First Look 2025


On View: February 13th - April 28th, 2025
Opening Reception: Thursday, February 13th, 6-8pm

Every photograph tells a story. When part of a body of work, the photograph takes on new meaning, becoming part of a bigger and more complete narrative. A portfolio allows the photographer to explore the complexities of their subject, and provide context that gives it richness and meaning that is more than the sum of its parts. Panopticon Gallery is pleased to share “First Look 2025,” our annual juried portfolio showcase, where five portfolios have been selected for exhibition on view from February through April 2025.

This year, we are pleased to announced the addition of a secondary gallery space within Panopticon, called The Wall at Panopticon Gallery. The Wall’s first exhibiton, First Look: Second Glance, will run in tandem alongside First Look 2025. First Look: Second Glance can be viewed here.

Join us for an in-person reception of both First Look 2025 and First Look: Second Glance Thursday, February 13th from 6pm to 8pm.

Diana Cheren Nygren, Mother Earth

“A city girl and skeptic to my core, I feel an overwhelming sense of awe in the face of a desert spread before me or the expanse of the ocean. Within these magnificent landscapes, humanity seems small and insignificant. Geologic eras are etched into layers of rock and our time on earth seems short in contrast. So far there have been thirty-seven epochs in the history of this planet. Humans have been on Earth for less than two of these, though our impact on the shape of the planet has been tremendously outsized. What will the next epoch look like?

[Data records]
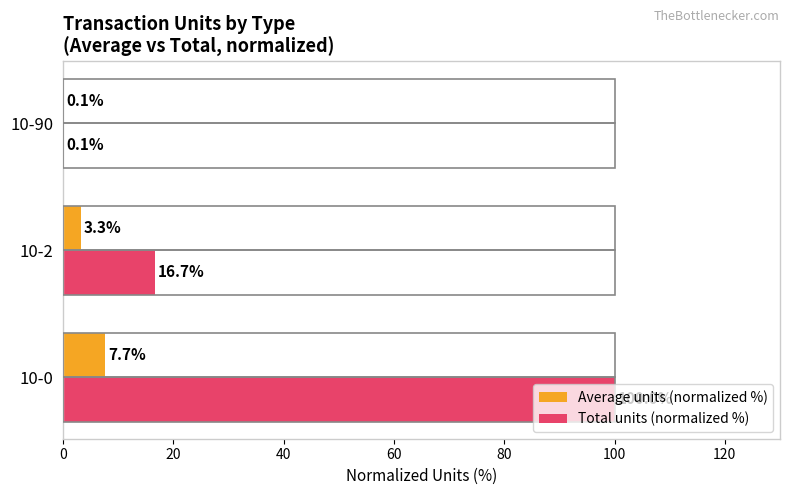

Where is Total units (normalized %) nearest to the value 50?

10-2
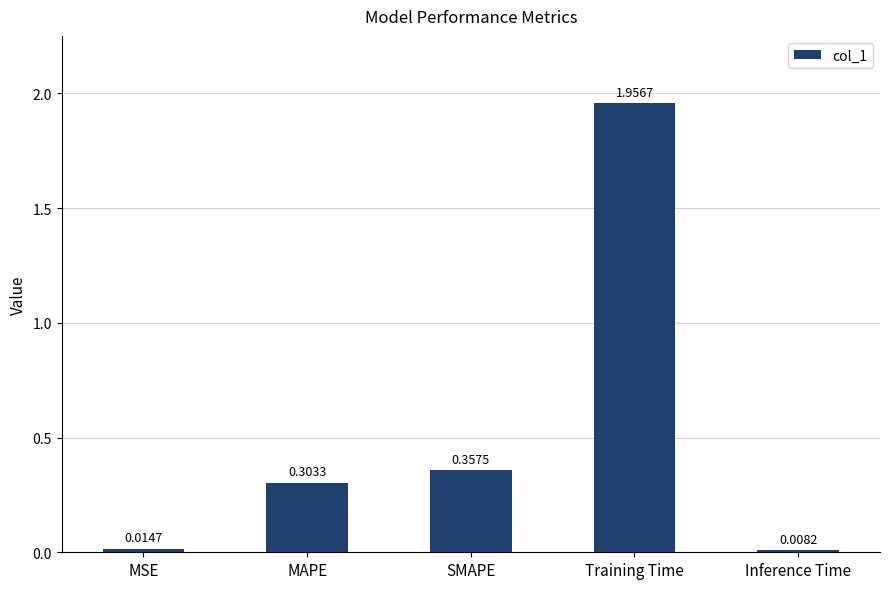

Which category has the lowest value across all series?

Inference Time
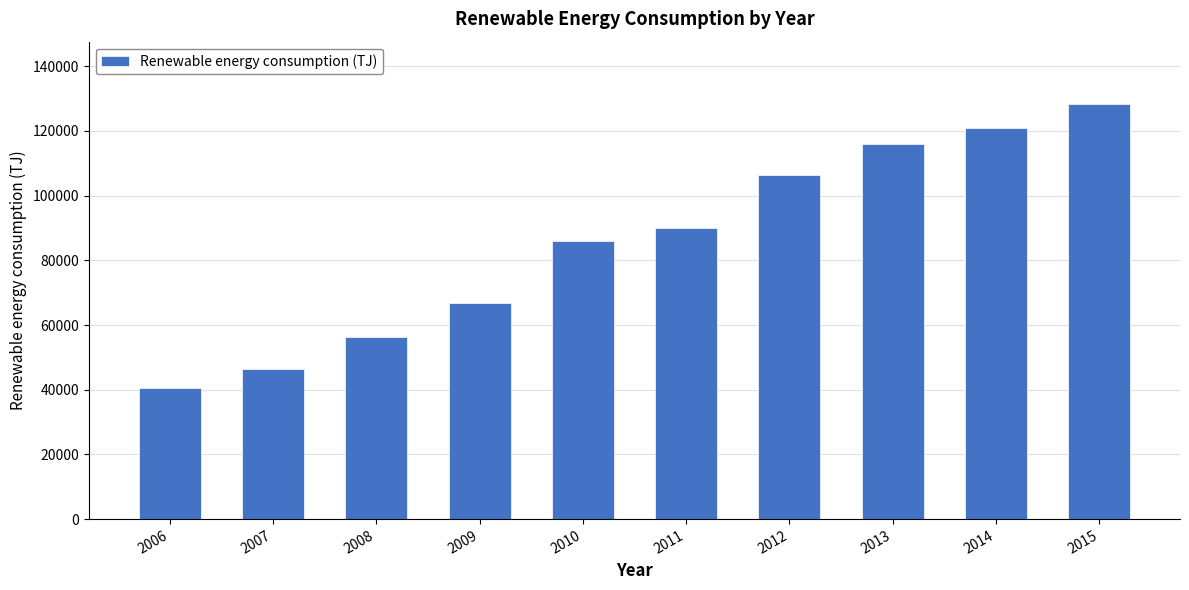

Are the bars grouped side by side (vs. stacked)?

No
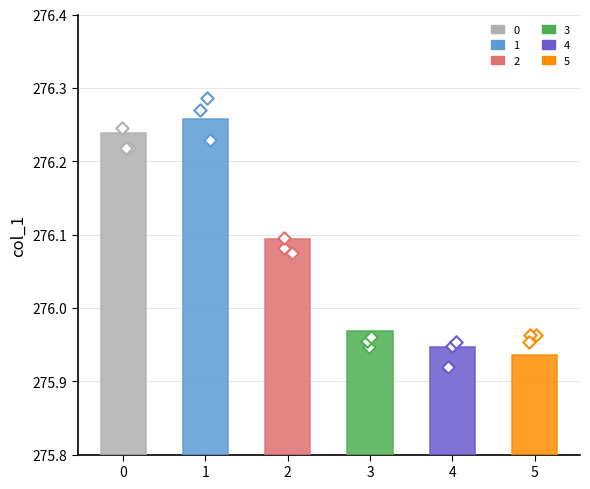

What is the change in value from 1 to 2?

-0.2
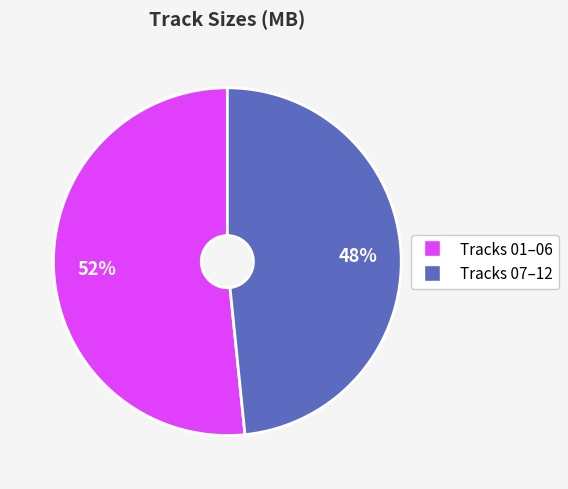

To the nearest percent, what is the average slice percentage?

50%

PROBLEMS TO WORK ON —
1. Render the records from the line with "Inference Time" through the end of the records as a Markdown table with the columns Row and Line, leaving out blank lines and the pictures.
2. Write the next part of the First Look 2025 exhibition text, picking up after its last sentence.
The records are unrelated to the exhibition text.

RESULTS IN ORDER —
1.
| Row | Line |
|---|---|
| 1 | Inference Time |
| 2 | Are the bars grouped side by side (vs. stacked)? |
| 3 | No |
| 4 | What is the change in value from 1 to 2? |
| 5 | -0.2 |
| 6 | To the nearest percent, what is the average slice percentage? |
| 7 | 50% |

2.
I have mounted scenes of human habitation behind acrylic, plastic walls that we imagine can safely separate the things we do from having an impact on the natural world. I have then affixed these scenes onto and within sweeping landscapes. I am presenting this work without glass. The constructed world behind the acrylic is literally protected, while the landscapes remain exposed and vulnerable. A continuity of line and color between these two parts of the work hints at their interconnectedness. I use the desert southwest of the United States as a stand-in for what the majority of the land on our planet might look like as it continues to be shaped by rising temperatures, drought, and fires. Ultimately, I present these multi-layered images in hand-painted wooden frames, alluding to the next chapter in the planet's history. As the image pushes beyond its edges, the story continues to evolve.

In spite of human activity, the Earth continues to transform and reinvent itself. The Earth is not coming to an end. Its inhabitants cannot escape its permanence, and the power it has to shape their existence. The question remains, as nature reinvents itself, can we adapt with it? Will we be part of that next chapter?” -Diana Cheren Nygren

 

Andriana Nativio, As We Rest in the Shadows

“While passing through a small town in Tennessee in 2019, I met two sisters who invited me on the start of an adventure into their world. The landscapes they roamed became spaces for them to bond, rebel, tell secrets, & rest without observation. This reminded me of my own girlhood & the summers I spent wandering through the lakes, woods, brush, & rivers with my girl cousins while we transformed the landscape into one that was just girl and just us. Fairy tales, urban legends, & our parents alike – told us the only thing girls would meet in nature was harm or a harsh lesson to be learned. While we were warned not to stray from the path, our curiosity & desire always rose above our fear. The light wove itself through the trees and pulled us into the depths; there, we were free to disappear into the lush woods & dark waters where we were closest to ourselves. We felt we were the first to discover these spaces– maybe even the first people on Earth– or perhaps it felt like we were the last.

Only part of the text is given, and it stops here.